O comentarista, esportista, cronista e entusiasmado gremista Paulo Sant'Ana – assim descrito em rimas pelo religioso que organizou seu funeral – despediu-se deste mundo ao som de um coro que entoava uma de suas canções prediletas: Felicidade, do ídolo Lupicínio Rodrigues. E talvez só mesmo Lupicínio, o genial autor do hino do Grêmio Foot-Ball Porto-Alegrense, tenha tido um sepultamento tão prestigiado pela torcida tricolor do Rio Grande.

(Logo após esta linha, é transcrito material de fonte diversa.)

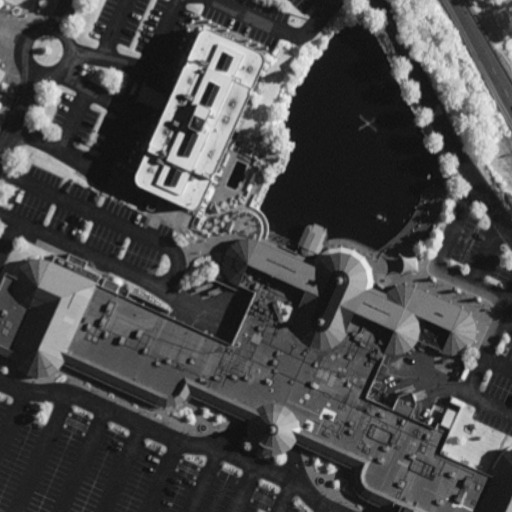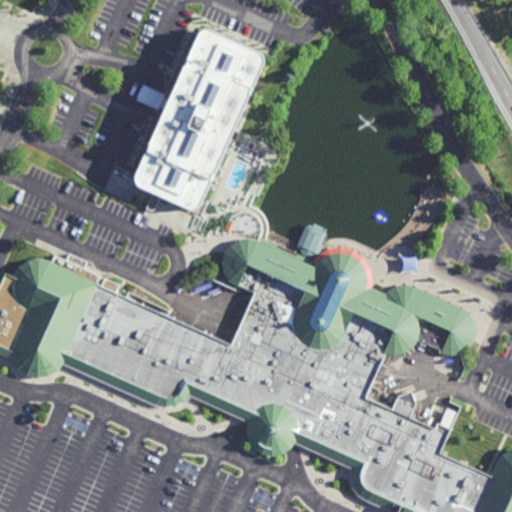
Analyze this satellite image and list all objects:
road: (351, 1)
parking lot: (307, 2)
parking lot: (276, 5)
road: (322, 5)
road: (116, 29)
road: (275, 30)
road: (158, 33)
road: (483, 49)
road: (68, 64)
parking lot: (124, 71)
road: (133, 90)
building: (153, 98)
road: (151, 99)
road: (19, 113)
building: (197, 115)
building: (200, 119)
road: (74, 122)
fountain: (368, 126)
road: (85, 166)
road: (122, 184)
road: (9, 209)
pier: (419, 216)
parking lot: (102, 226)
building: (315, 233)
road: (211, 236)
road: (488, 252)
road: (178, 268)
road: (432, 276)
road: (497, 295)
road: (510, 297)
road: (193, 299)
road: (506, 325)
building: (274, 353)
road: (498, 366)
road: (120, 387)
road: (192, 393)
road: (203, 405)
road: (14, 418)
road: (276, 426)
road: (178, 433)
road: (45, 449)
road: (87, 457)
road: (335, 464)
road: (128, 466)
road: (351, 468)
parking lot: (114, 469)
road: (168, 474)
road: (205, 477)
road: (246, 485)
road: (336, 486)
road: (287, 493)
road: (324, 506)
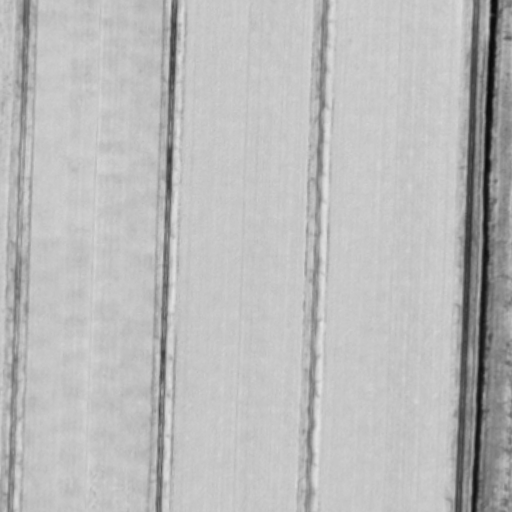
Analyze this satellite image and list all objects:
crop: (256, 256)
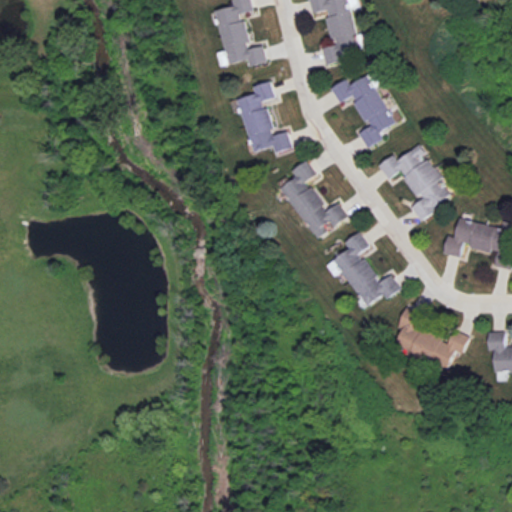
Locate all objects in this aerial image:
building: (330, 10)
building: (228, 15)
building: (338, 29)
building: (239, 34)
building: (338, 43)
building: (239, 49)
building: (354, 88)
building: (253, 101)
building: (367, 105)
building: (374, 116)
building: (263, 120)
building: (267, 135)
building: (405, 163)
building: (419, 179)
building: (298, 184)
road: (361, 185)
building: (426, 193)
building: (313, 202)
building: (321, 212)
building: (459, 234)
building: (483, 240)
building: (493, 245)
building: (350, 252)
building: (363, 272)
building: (370, 283)
building: (407, 329)
building: (430, 342)
building: (440, 343)
building: (497, 350)
building: (501, 352)
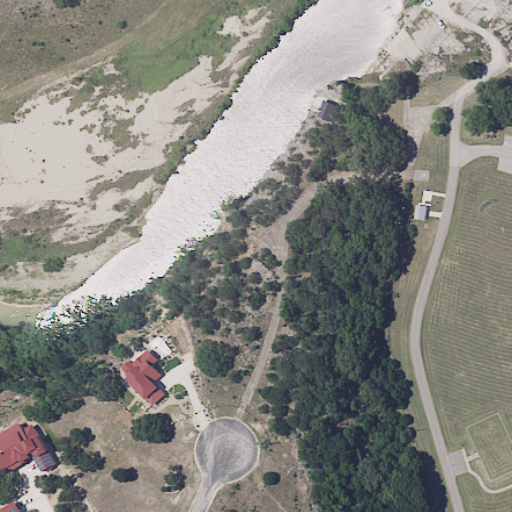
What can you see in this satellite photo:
building: (325, 111)
river: (207, 196)
building: (419, 213)
building: (149, 377)
building: (26, 451)
road: (216, 483)
road: (35, 494)
building: (16, 509)
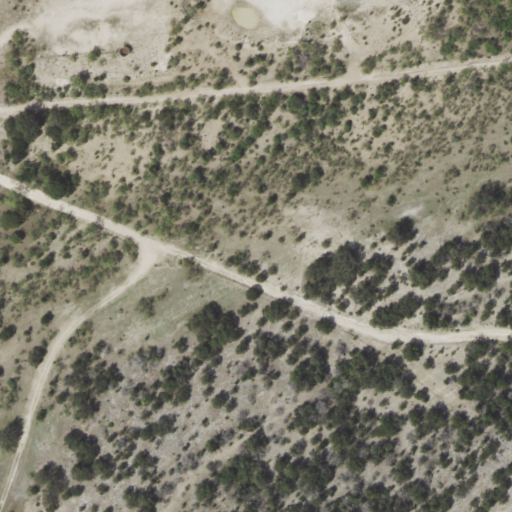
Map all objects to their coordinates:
road: (256, 35)
road: (249, 236)
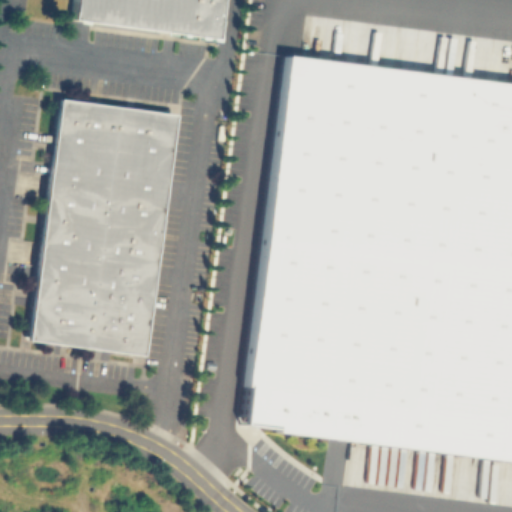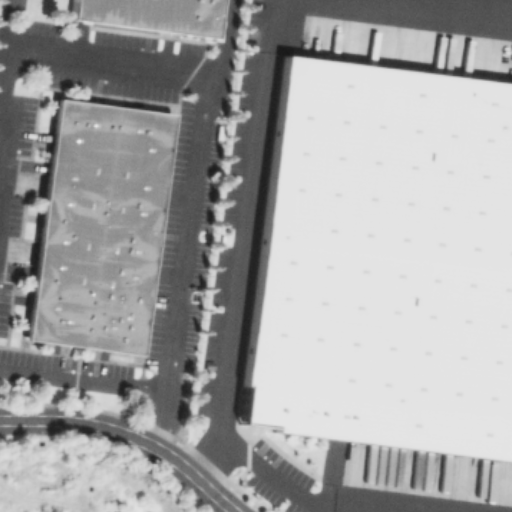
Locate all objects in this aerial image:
road: (365, 8)
building: (150, 13)
building: (149, 14)
road: (98, 24)
road: (211, 117)
building: (97, 224)
building: (95, 226)
road: (242, 250)
building: (387, 260)
building: (383, 263)
road: (87, 381)
road: (128, 435)
road: (261, 466)
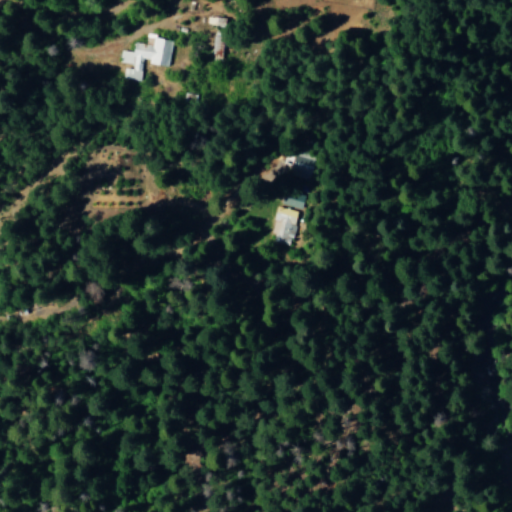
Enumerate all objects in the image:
road: (62, 15)
building: (143, 56)
building: (300, 167)
building: (292, 200)
building: (282, 226)
road: (24, 337)
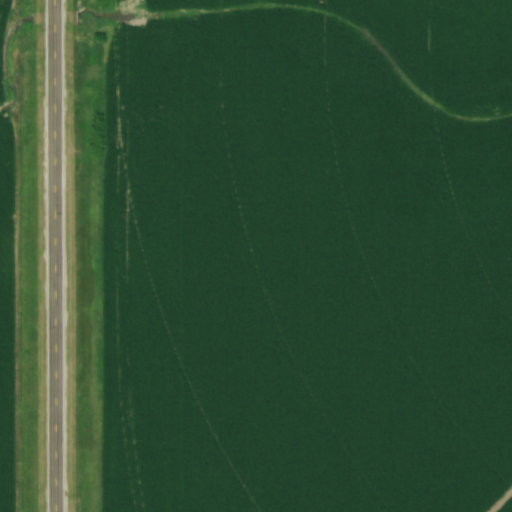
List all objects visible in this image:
road: (57, 255)
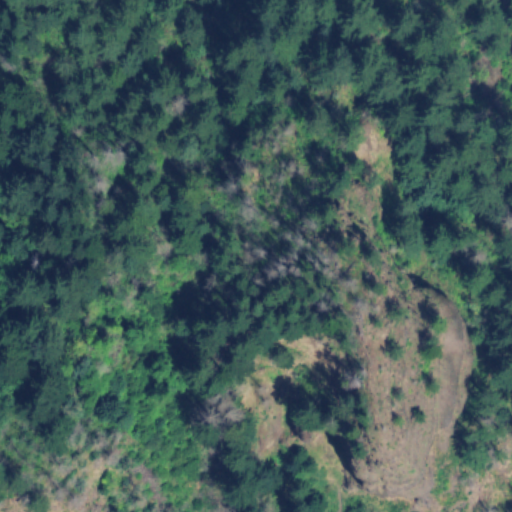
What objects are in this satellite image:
road: (80, 156)
road: (186, 194)
road: (359, 345)
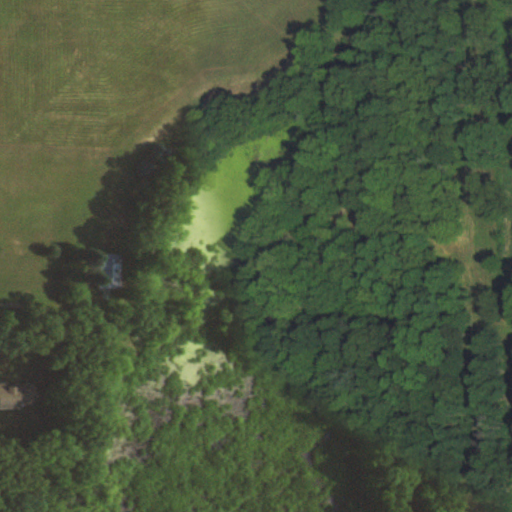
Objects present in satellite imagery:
building: (107, 272)
building: (11, 399)
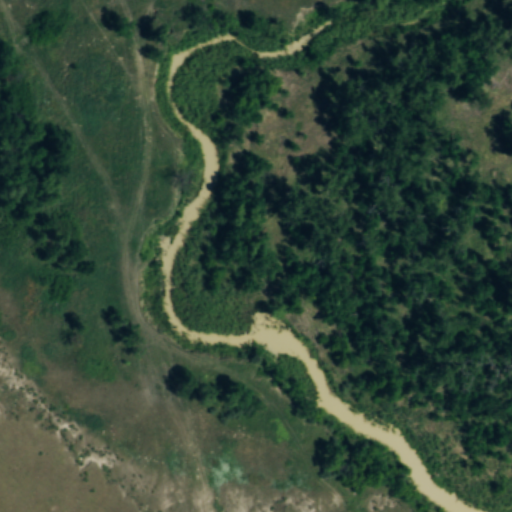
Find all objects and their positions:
river: (183, 220)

Ao som da mesma música, aliás.
Boêmio e gremista ardoroso como Lupi, Sant'Ana foi velado num estádio, a Arena, na zona norte de Porto Alegre, e sepultado de frente para outro, o Olímpico, palco das maiores glórias do seu time. Sobre o caixão, alguém colocou três cigarros (para o ídolo não se despedir sem um dos prazeres que mais sorveu), um cravo e uma camiseta antiga do Grêmio. O esquife estava envolto em grande bandeira gremista.
No caminho entre as duas sedes esportivas do Grêmio, a nova e a antiga, centenas de pessoas saudavam o cortejo fúnebre com bandeiras do clube, camisetas azuis, abanos. Gravavam vídeos em celular ou, simplesmente, davam gritos de "viva" ao ídolo morto.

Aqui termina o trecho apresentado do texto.